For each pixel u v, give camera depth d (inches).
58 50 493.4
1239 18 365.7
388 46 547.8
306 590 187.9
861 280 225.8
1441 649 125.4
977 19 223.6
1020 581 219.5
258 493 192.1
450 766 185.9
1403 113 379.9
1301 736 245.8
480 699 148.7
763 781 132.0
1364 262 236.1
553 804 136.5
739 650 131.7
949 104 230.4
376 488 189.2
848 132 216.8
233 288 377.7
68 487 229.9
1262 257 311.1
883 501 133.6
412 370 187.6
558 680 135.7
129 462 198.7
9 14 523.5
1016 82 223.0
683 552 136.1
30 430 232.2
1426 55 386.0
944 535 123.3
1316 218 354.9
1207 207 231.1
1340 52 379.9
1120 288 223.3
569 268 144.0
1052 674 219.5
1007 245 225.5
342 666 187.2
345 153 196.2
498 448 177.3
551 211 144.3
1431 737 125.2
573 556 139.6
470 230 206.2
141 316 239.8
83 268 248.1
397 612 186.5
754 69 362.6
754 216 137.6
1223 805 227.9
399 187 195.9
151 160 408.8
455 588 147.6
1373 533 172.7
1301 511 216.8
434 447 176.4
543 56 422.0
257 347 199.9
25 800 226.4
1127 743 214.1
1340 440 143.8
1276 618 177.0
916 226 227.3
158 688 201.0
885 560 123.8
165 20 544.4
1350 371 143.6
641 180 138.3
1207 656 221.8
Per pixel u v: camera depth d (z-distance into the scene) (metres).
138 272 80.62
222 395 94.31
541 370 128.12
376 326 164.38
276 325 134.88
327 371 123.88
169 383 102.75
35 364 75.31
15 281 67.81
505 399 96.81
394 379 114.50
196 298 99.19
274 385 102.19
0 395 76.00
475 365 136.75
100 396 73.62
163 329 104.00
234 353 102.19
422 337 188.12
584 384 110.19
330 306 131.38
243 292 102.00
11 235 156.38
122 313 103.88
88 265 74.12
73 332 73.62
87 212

★ ★ ★

Brief:
Report how many lines in the material contain the word "camera", writing the number and nothing more.

Task response:
2